(Saved data entries)
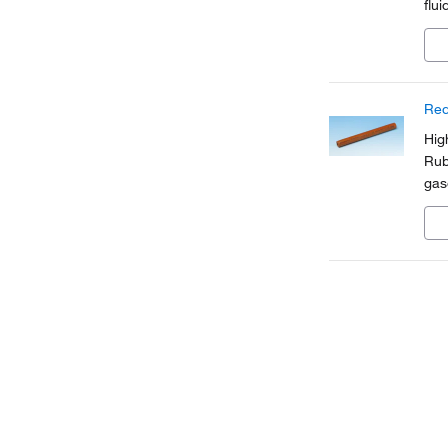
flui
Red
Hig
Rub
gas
* * *
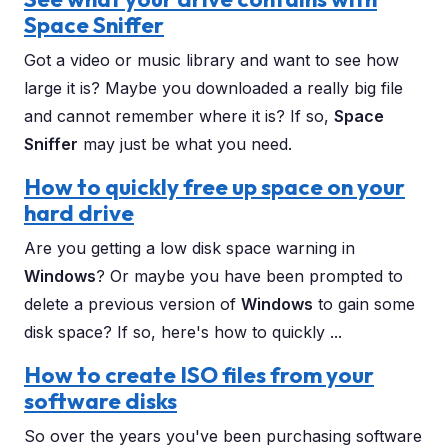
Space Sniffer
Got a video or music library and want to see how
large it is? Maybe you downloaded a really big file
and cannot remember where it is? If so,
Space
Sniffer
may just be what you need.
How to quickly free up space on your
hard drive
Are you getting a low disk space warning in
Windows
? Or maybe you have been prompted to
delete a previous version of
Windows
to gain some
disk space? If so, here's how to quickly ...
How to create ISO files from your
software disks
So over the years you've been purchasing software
---
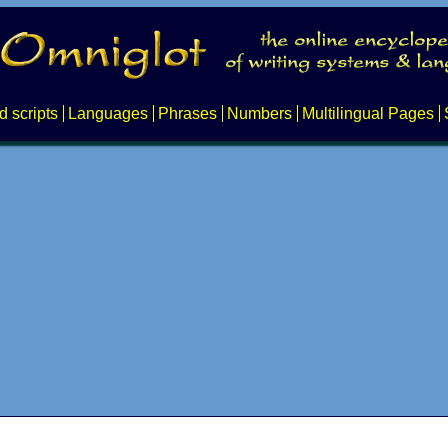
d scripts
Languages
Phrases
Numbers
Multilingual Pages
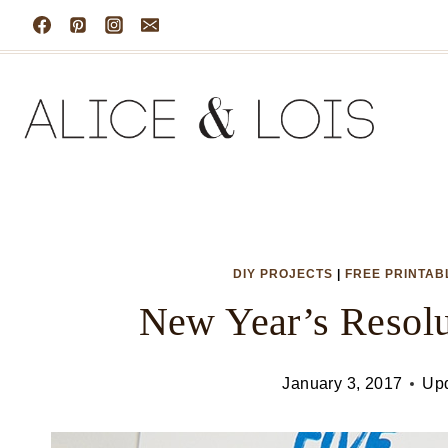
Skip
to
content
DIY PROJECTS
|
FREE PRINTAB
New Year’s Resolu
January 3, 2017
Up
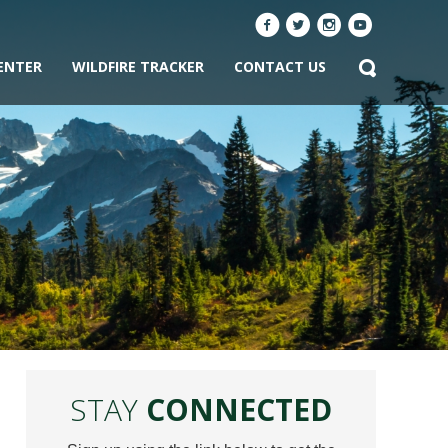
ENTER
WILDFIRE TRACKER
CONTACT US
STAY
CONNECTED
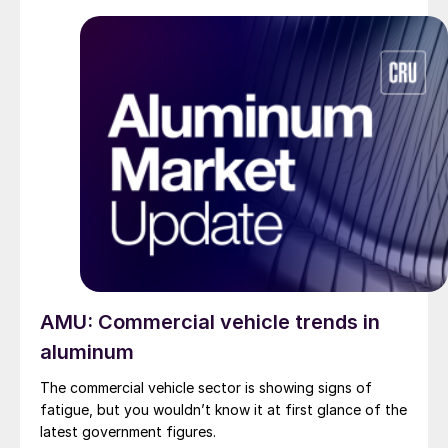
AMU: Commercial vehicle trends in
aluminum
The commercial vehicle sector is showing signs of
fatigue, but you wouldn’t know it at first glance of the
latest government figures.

▶ _Work task_:
Could you restate, word for word, the lines above from the one with "Space Sniffer" to the one with "to gain some", both included?

▶ _Solution below_:
Space Sniffer
Got a video or music library and want to see how
large it is? Maybe you downloaded a really big file
and cannot remember where it is? If so,
Space
Sniffer
may just be what you need.
How to quickly free up space on your
hard drive
Are you getting a low disk space warning in
Windows
? Or maybe you have been prompted to
delete a previous version of
Windows
to gain some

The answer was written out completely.